The typical workweek stays subdued, sitting at 34.25 hours in July—under 2019 ranges and much from the “stretching” typical when labor markets are tight resulting from employee shortages. Business-specific knowledge present that job losses will not be concentrated in sectors with massive immigrant workforces, additional supporting the view that slack comes from weakened demand, not a provide constraint.
Tariffs set to climb, threatening additional drag
Tariff coverage, after a collection of negotiations and government actions, is on observe to develop into much more restrictive. The brand new suite of reciprocal tariffs, together with a 35% price on Canadian imports (excluding USMCA-compliant items) and across-the-board hikes affecting practically 70 nations, is predicted to boost the U.S. weighted common tariff price (WATR) from about 16% to roughly 19% beginning in early August. UBS estimates it will subtract 0.1 to 0.2 share factors from progress over the following yr.
Sectoral carve-outs persist, however with the EU now dealing with a 15% tariff on most exports to the U.S.—decrease than initially proposed, however nonetheless a major rise—UBS expects direct strain on costs for cars, semiconductors, prescribed drugs, and extra. Presidential proposals to slap a 200% tariff on prescribed drugs stay underneath dialogue, however would have large implications if carried out.
Price cuts on the horizon
With proof mounting that each progress and labor markets are softening and that tariffs might additional enhance core inflation from 2.8% at the moment to as excessive as 3.4% by year-end, strain is constructing for the Federal Reserve to ease financial coverage. Whereas Chair Jerome Powell stored a potential September price reduce on the desk, he supplied little ahead steerage, stating that the totality of incoming knowledge will dictate the following transfer. UBS maintained its expectation that the Federal Open Market Committee will reduce charges by 25 foundation factors in September and by as a lot as 100 foundation factors earlier than the tip of 2025.
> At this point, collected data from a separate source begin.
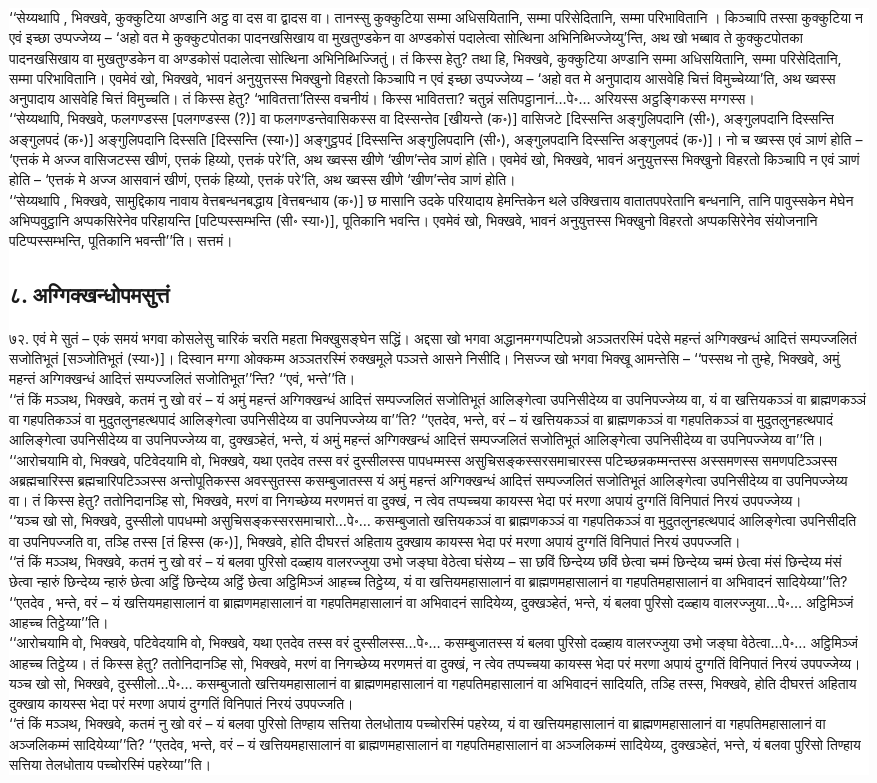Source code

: ‘‘सेय्यथापि , भिक्खवे, कुक्कुटिया अण्डानि अट्ठ वा दस वा द्वादस वा। तानस्सु कुक्कुटिया सम्मा अधिसयितानि, सम्मा परिसेदितानि, सम्मा परिभावितानि । किञ्चापि तस्सा कुक्कुटिया न एवं इच्छा उप्पज्जेय्य – ‘अहो वत मे कुक्कुटपोतका पादनखसिखाय वा मुखतुण्डकेन वा अण्डकोसं पदालेत्वा सोत्थिना अभिनिब्भिज्जेय्यु’न्ति, अथ खो भब्बाव ते कुक्कुटपोतका पादनखसिखाय वा मुखतुण्डकेन वा अण्डकोसं पदालेत्वा सोत्थिना अभिनिब्भिज्जितुं। तं किस्स हेतु? तथा हि, भिक्खवे, कुक्कुटिया अण्डानि सम्मा अधिसयितानि, सम्मा परिसेदितानि, सम्मा परिभावितानि। एवमेवं खो, भिक्खवे, भावनं अनुयुत्तस्स भिक्खुनो विहरतो किञ्चापि न एवं इच्छा उप्पज्जेय्य – ‘अहो वत मे अनुपादाय आसवेहि चित्तं विमुच्चेय्या’ति, अथ ख्वस्स अनुपादाय आसवेहि चित्तं विमुच्चति। तं किस्स हेतु? ‘भावितत्ता’तिस्स वचनीयं। किस्स भावितत्ता? चतुन्नं सतिपट्ठानानं…पे॰… अरियस्स अट्ठङ्गिकस्स मग्गस्स।  
‘‘सेय्यथापि, भिक्खवे, फलगण्डस्स [पलगण्डस्स (?)] वा फलगण्डन्तेवासिकस्स वा दिस्सन्तेव [खीयन्ते (क॰)] वासिजटे [दिस्सन्ति अङ्गुलिपदानि (सी॰), अङ्गुलपदानि दिस्सन्ति अङ्गुलपदं (क॰)] अङ्गुलिपदानि दिस्सति [दिस्सन्ति (स्या॰)] अङ्गुट्ठपदं [दिस्सन्ति अङ्गुलिपदानि (सी॰), अङ्गुलपदानि दिस्सन्ति अङ्गुलपदं (क॰)]। नो च ख्वस्स एवं ञाणं होति – ‘एत्तकं मे अज्ज वासिजटस्स खीणं, एत्तकं हिय्यो, एत्तकं परे’ति, अथ ख्वस्स खीणे ‘खीण’न्तेव ञाणं होति। एवमेवं खो, भिक्खवे, भावनं अनुयुत्तस्स भिक्खुनो विहरतो किञ्चापि न एवं ञाणं होति – ‘एत्तकं मे अज्ज आसवानं खीणं, एत्तकं हिय्यो, एत्तकं परे’ति, अथ ख्वस्स खीणे ‘खीण’न्तेव ञाणं होति।  
‘‘सेय्यथापि , भिक्खवे, सामुद्दिकाय नावाय वेत्तबन्धनबद्धाय [वेत्तबन्धाय (क॰)] छ मासानि उदके परियादाय हेमन्तिकेन थले उक्खित्ताय वातातपपरेतानि बन्धनानि, तानि पावुस्सकेन मेघेन अभिप्पवुट्ठानि अप्पकसिरेनेव परिहायन्ति [पटिप्पस्सम्भन्ति (सी॰ स्या॰)], पूतिकानि भवन्ति। एवमेवं खो, भिक्खवे, भावनं अनुयुत्तस्स भिक्खुनो विहरतो अप्पकसिरेनेव संयोजनानि पटिप्पस्सम्भन्ति, पूतिकानि भवन्ती’’ति। सत्तमं।  


## ८. अग्गिक्खन्धोपमसुत्तं

७२. एवं मे सुतं – एकं समयं भगवा कोसलेसु चारिकं चरति महता भिक्खुसङ्घेन सद्धिं। अद्दसा खो भगवा अद्धानमग्गप्पटिपन्नो अञ्ञतरस्मिं पदेसे महन्तं अग्गिक्खन्धं आदित्तं सम्पज्जलितं सजोतिभूतं [सञ्जोतिभूतं (स्या॰)]। दिस्वान मग्गा ओक्कम्म अञ्ञतरस्मिं रुक्खमूले पञ्ञत्ते आसने निसीदि। निसज्ज खो भगवा भिक्खू आमन्तेसि – ‘‘पस्सथ नो तुम्हे, भिक्खवे, अमुं महन्तं अग्गिक्खन्धं आदित्तं सम्पज्जलितं सजोतिभूत’’न्ति? ‘‘एवं, भन्ते’’ति।  
‘‘तं किं मञ्ञथ, भिक्खवे, कतमं नु खो वरं – यं अमुं महन्तं अग्गिक्खन्धं आदित्तं सम्पज्जलितं सजोतिभूतं आलिङ्गेत्वा उपनिसीदेय्य वा उपनिपज्जेय्य वा, यं वा खत्तियकञ्ञं वा ब्राह्मणकञ्ञं वा गहपतिकञ्ञं वा मुदुतलुनहत्थपादं आलिङ्गेत्वा उपनिसीदेय्य वा उपनिपज्जेय्य वा’’ति? ‘‘एतदेव, भन्ते, वरं – यं खत्तियकञ्ञं वा ब्राह्मणकञ्ञं वा गहपतिकञ्ञं वा मुदुतलुनहत्थपादं आलिङ्गेत्वा उपनिसीदेय्य वा उपनिपज्जेय्य वा, दुक्खञ्हेतं, भन्ते, यं अमुं महन्तं अग्गिक्खन्धं आदित्तं सम्पज्जलितं सजोतिभूतं आलिङ्गेत्वा उपनिसीदेय्य वा उपनिपज्जेय्य वा’’ति।  
‘‘आरोचयामि वो, भिक्खवे, पटिवेदयामि वो, भिक्खवे, यथा एतदेव तस्स वरं दुस्सीलस्स पापधम्मस्स असुचिसङ्कस्सरसमाचारस्स पटिच्छन्नकम्मन्तस्स अस्समणस्स समणपटिञ्ञस्स अब्रह्मचारिस्स ब्रह्मचारिपटिञ्ञस्स अन्तोपूतिकस्स अवस्सुतस्स कसम्बुजातस्स यं अमुं महन्तं अग्गिक्खन्धं आदित्तं सम्पज्जलितं सजोतिभूतं आलिङ्गेत्वा उपनिसीदेय्य वा उपनिपज्जेय्य वा। तं किस्स हेतु? ततोनिदानञ्हि सो, भिक्खवे, मरणं वा निगच्छेय्य मरणमत्तं वा दुक्खं, न त्वेव तप्पच्चया कायस्स भेदा परं मरणा अपायं दुग्गतिं विनिपातं निरयं उपपज्जेय्य।  
‘‘यञ्च खो सो, भिक्खवे, दुस्सीलो पापधम्मो असुचिसङ्कस्सरसमाचारो…पे॰… कसम्बुजातो खत्तियकञ्ञं वा ब्राह्मणकञ्ञं वा गहपतिकञ्ञं वा मुदुतलुनहत्थपादं आलिङ्गेत्वा उपनिसीदति वा उपनिपज्जति वा, तञ्हि तस्स [तं हिस्स (क॰)], भिक्खवे, होति दीघरत्तं अहिताय दुक्खाय कायस्स भेदा परं मरणा अपायं दुग्गतिं विनिपातं निरयं उपपज्जति।  
‘‘तं किं मञ्ञथ, भिक्खवे, कतमं नु खो वरं – यं बलवा पुरिसो दळ्हाय वालरज्जुया उभो जङ्घा वेठेत्वा घंसेय्य – सा छविं छिन्देय्य छविं छेत्वा चम्मं छिन्देय्य चम्मं छेत्वा मंसं छिन्देय्य मंसं छेत्वा न्हारुं छिन्देय्य न्हारुं छेत्वा अट्ठिं छिन्देय्य अट्ठिं छेत्वा अट्ठिमिञ्जं आहच्च तिट्ठेय्य, यं वा खत्तियमहासालानं वा ब्राह्मणमहासालानं वा गहपतिमहासालानं वा अभिवादनं सादियेय्या’’ति? ‘‘एतदेव , भन्ते, वरं – यं खत्तियमहासालानं वा ब्राह्मणमहासालानं वा गहपतिमहासालानं वा अभिवादनं सादियेय्य, दुक्खञ्हेतं, भन्ते, यं बलवा पुरिसो दळ्हाय वालरज्जुया…पे॰… अट्ठिमिञ्जं आहच्च तिट्ठेय्या’’ति।  
‘‘आरोचयामि वो, भिक्खवे, पटिवेदयामि वो, भिक्खवे, यथा एतदेव तस्स वरं दुस्सीलस्स…पे॰… कसम्बुजातस्स यं बलवा पुरिसो दळ्हाय वालरज्जुया उभो जङ्घा वेठेत्वा…पे॰… अट्ठिमिञ्जं आहच्च तिट्ठेय्य। तं किस्स हेतु? ततोनिदानञ्हि सो, भिक्खवे, मरणं वा निगच्छेय्य मरणमत्तं वा दुक्खं, न त्वेव तप्पच्चया कायस्स भेदा परं मरणा अपायं दुग्गतिं विनिपातं निरयं उपपज्जेय्य। यञ्च खो सो, भिक्खवे, दुस्सीलो…पे॰… कसम्बुजातो खत्तियमहासालानं वा ब्राह्मणमहासालानं वा गहपतिमहासालानं वा अभिवादनं सादियति, तञ्हि तस्स, भिक्खवे, होति दीघरत्तं अहिताय दुक्खाय कायस्स भेदा परं मरणा अपायं दुग्गतिं विनिपातं निरयं उपपज्जति।  
‘‘तं किं मञ्ञथ, भिक्खवे, कतमं नु खो वरं – यं बलवा पुरिसो तिण्हाय सत्तिया तेलधोताय पच्चोरस्मिं पहरेय्य, यं वा खत्तियमहासालानं वा ब्राह्मणमहासालानं वा गहपतिमहासालानं वा अञ्जलिकम्मं सादियेय्या’’ति? ‘‘एतदेव, भन्ते, वरं – यं खत्तियमहासालानं वा ब्राह्मणमहासालानं वा गहपतिमहासालानं वा अञ्जलिकम्मं सादियेय्य, दुक्खञ्हेतं, भन्ते, यं बलवा पुरिसो तिण्हाय सत्तिया तेलधोताय पच्चोरस्मिं पहरेय्या’’ति।  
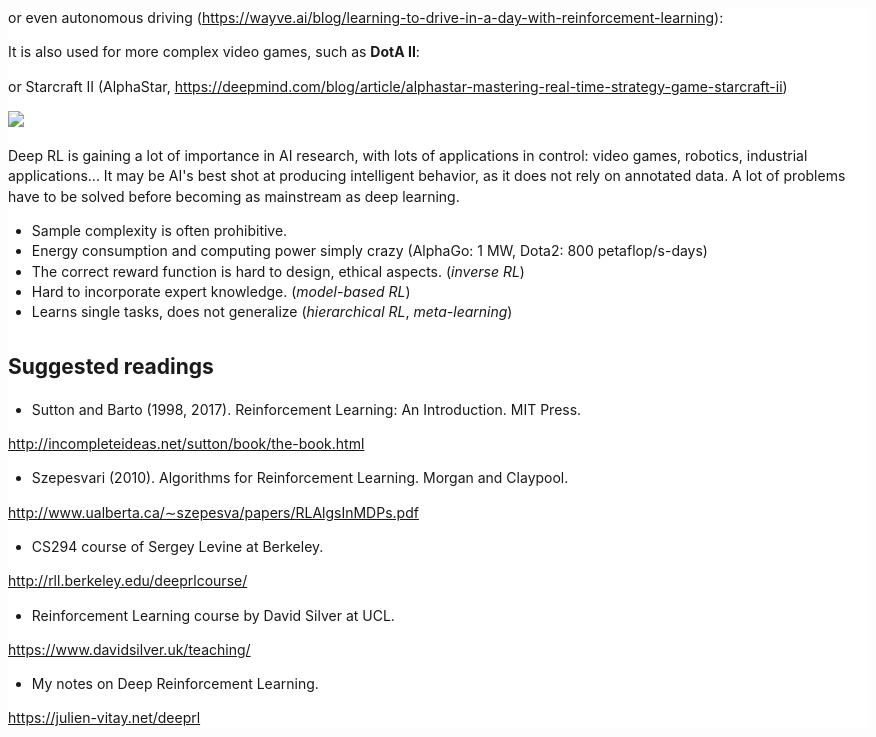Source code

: or even autonomous driving (<https://wayve.ai/blog/learning-to-drive-in-a-day-with-reinforcement-learning>):

<div class='embed-container'><iframe src='https://www.youtube.com/embed/eRwTbRtnT1I' frameborder='0' allowfullscreen></iframe></div>

It is also used for more complex video games, such as **DotA II**:

<div class='embed-container'><iframe src='https://www.youtube.com/embed/eHipy_j29Xw' frameborder='0' allowfullscreen></iframe></div>

or Starcraft II (AlphaStar, <https://deepmind.com/blog/article/alphastar-mastering-real-time-strategy-game-starcraft-ii>)

![](../img/alphastar.gif)


Deep RL is gaining a lot of importance in AI research, with lots of applications in control: video games, robotics, industrial applications... It may be AI's best shot at producing intelligent behavior, as it does not rely on annotated data. A lot of problems have to be solved before becoming as mainstream as deep learning.

* Sample complexity is often prohibitive.
* Energy consumption and computing power simply crazy (AlphaGo: 1 MW, Dota2: 800 petaflop/s-days)
* The correct reward function is hard to design, ethical aspects. (*inverse RL*)
* Hard to incorporate expert knowledge. (*model-based RL*)
* Learns single tasks, does not generalize (*hierarchical RL*, *meta-learning*)


## Suggested readings

* Sutton and Barto (1998, 2017). Reinforcement Learning: An Introduction. MIT Press. 

<http://incompleteideas.net/sutton/book/the-book.html>

* Szepesvari (2010). Algorithms for Reinforcement Learning. Morgan and Claypool.

<http://www.ualberta.ca/∼szepesva/papers/RLAlgsInMDPs.pdf>

* CS294 course of Sergey Levine at Berkeley. 

<http://rll.berkeley.edu/deeprlcourse/>

* Reinforcement Learning course by David Silver at UCL.

<https://www.davidsilver.uk/teaching/>

* My notes on Deep Reinforcement Learning.

<https://julien-vitay.net/deeprl>
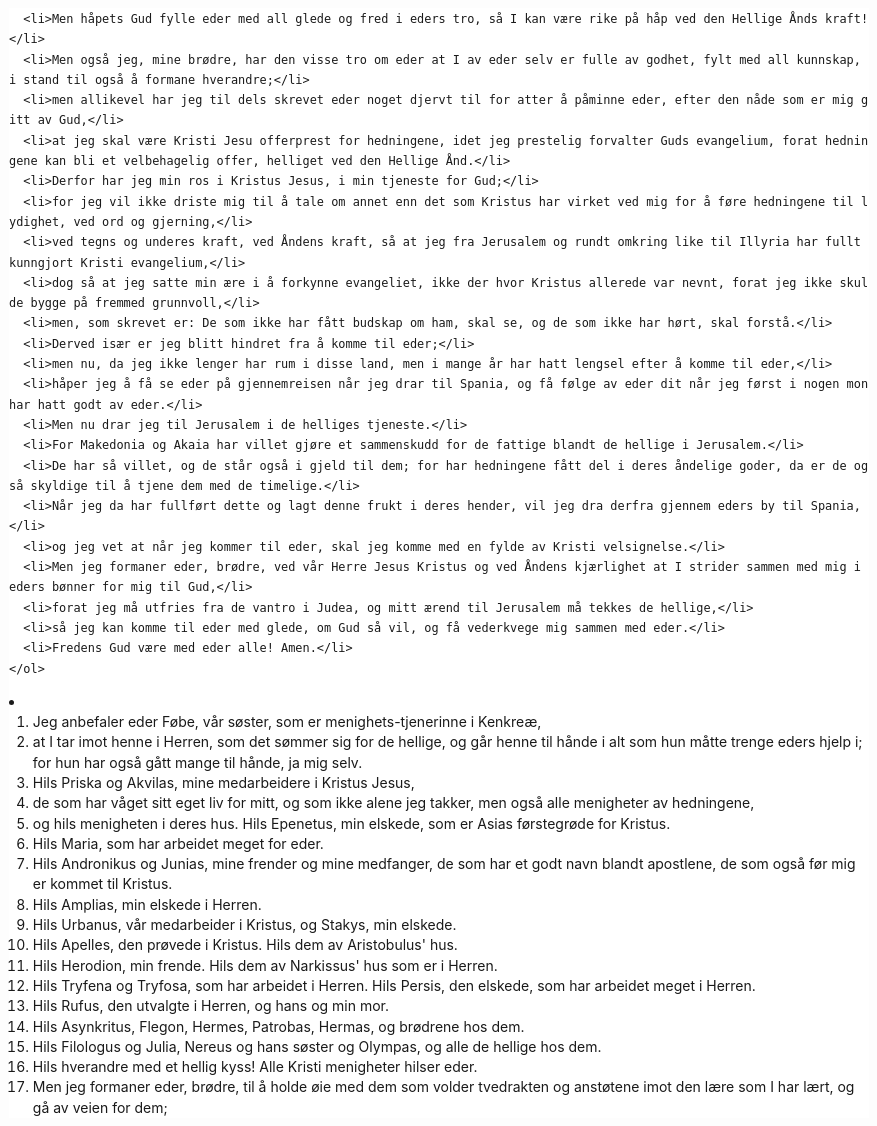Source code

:       <li>Men håpets Gud fylle eder med all glede og fred i eders tro, så I kan være rike på håp ved den Hellige Ånds kraft!</li>
      <li>Men også jeg, mine brødre, har den visse tro om eder at I av eder selv er fulle av godhet, fylt med all kunnskap, i stand til også å formane hverandre;</li>
      <li>men allikevel har jeg til dels skrevet eder noget djervt til for atter å påminne eder, efter den nåde som er mig gitt av Gud,</li>
      <li>at jeg skal være Kristi Jesu offerprest for hedningene, idet jeg prestelig forvalter Guds evangelium, forat hedningene kan bli et velbehagelig offer, helliget ved den Hellige Ånd.</li>
      <li>Derfor har jeg min ros i Kristus Jesus, i min tjeneste for Gud;</li>
      <li>for jeg vil ikke driste mig til å tale om annet enn det som Kristus har virket ved mig for å føre hedningene til lydighet, ved ord og gjerning,</li>
      <li>ved tegns og underes kraft, ved Åndens kraft, så at jeg fra Jerusalem og rundt omkring like til Illyria har fullt kunngjort Kristi evangelium,</li>
      <li>dog så at jeg satte min ære i å forkynne evangeliet, ikke der hvor Kristus allerede var nevnt, forat jeg ikke skulde bygge på fremmed grunnvoll,</li>
      <li>men, som skrevet er: De som ikke har fått budskap om ham, skal se, og de som ikke har hørt, skal forstå.</li>
      <li>Derved især er jeg blitt hindret fra å komme til eder;</li>
      <li>men nu, da jeg ikke lenger har rum i disse land, men i mange år har hatt lengsel efter å komme til eder,</li>
      <li>håper jeg å få se eder på gjennemreisen når jeg drar til Spania, og få følge av eder dit når jeg først i nogen mon har hatt godt av eder.</li>
      <li>Men nu drar jeg til Jerusalem i de helliges tjeneste.</li>
      <li>For Makedonia og Akaia har villet gjøre et sammenskudd for de fattige blandt de hellige i Jerusalem.</li>
      <li>De har så villet, og de står også i gjeld til dem; for har hedningene fått del i deres åndelige goder, da er de også skyldige til å tjene dem med de timelige.</li>
      <li>Når jeg da har fullført dette og lagt denne frukt i deres hender, vil jeg dra derfra gjennem eders by til Spania,</li>
      <li>og jeg vet at når jeg kommer til eder, skal jeg komme med en fylde av Kristi velsignelse.</li>
      <li>Men jeg formaner eder, brødre, ved vår Herre Jesus Kristus og ved Åndens kjærlighet at I strider sammen med mig i eders bønner for mig til Gud,</li>
      <li>forat jeg må utfries fra de vantro i Judea, og mitt ærend til Jerusalem må tekkes de hellige,</li>
      <li>så jeg kan komme til eder med glede, om Gud så vil, og få vederkvege mig sammen med eder.</li>
      <li>Fredens Gud være med eder alle! Amen.</li>
    </ol>
  </li>
  <li>
    <ol>
      <li>Jeg anbefaler eder Føbe, vår søster, som er menighets-tjenerinne i Kenkreæ,</li>
      <li>at I tar imot henne i Herren, som det sømmer sig for de hellige, og går henne til hånde i alt som hun måtte trenge eders hjelp i; for hun har også gått mange til hånde, ja mig selv.</li>
      <li>Hils Priska og Akvilas, mine medarbeidere i Kristus Jesus,</li>
      <li>de som har våget sitt eget liv for mitt, og som ikke alene jeg takker, men også alle menigheter av hedningene,</li>
      <li>og hils menigheten i deres hus. Hils Epenetus, min elskede, som er Asias førstegrøde for Kristus.</li>
      <li>Hils Maria, som har arbeidet meget for eder.</li>
      <li>Hils Andronikus og Junias, mine frender og mine medfanger, de som har et godt navn blandt apostlene, de som også før mig er kommet til Kristus.</li>
      <li>Hils Amplias, min elskede i Herren.</li>
      <li>Hils Urbanus, vår medarbeider i Kristus, og Stakys, min elskede.</li>
      <li>Hils Apelles, den prøvede i Kristus. Hils dem av Aristobulus' hus.</li>
      <li>Hils Herodion, min frende. Hils dem av Narkissus' hus som er i Herren.</li>
      <li>Hils Tryfena og Tryfosa, som har arbeidet i Herren. Hils Persis, den elskede, som har arbeidet meget i Herren.</li>
      <li>Hils Rufus, den utvalgte i Herren, og hans og min mor.</li>
      <li>Hils Asynkritus, Flegon, Hermes, Patrobas, Hermas, og brødrene hos dem.</li>
      <li>Hils Filologus og Julia, Nereus og hans søster og Olympas, og alle de hellige hos dem.</li>
      <li>Hils hverandre med et hellig kyss! Alle Kristi menigheter hilser eder.</li>
      <li>Men jeg formaner eder, brødre, til å holde øie med dem som volder tvedrakten og anstøtene imot den lære som I har lært, og gå av veien for dem;</li>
In the end, the financial institution discovered that the U.S. economic system has entered a transparent slowdown as 2025 unfolds, with fading home momentum, cooling job progress, and the shadow of upper tariffs prone to dampen the outlook additional. UBS researchers argue that the info present a demand-driven deceleration, not a provide squeeze, and that the Fed will doubtless act quickly to cushion the touchdown.
For this story, Fortune used generative AI to assist with an preliminary draft. An editor verified the accuracy of the knowledge earlier than publishing.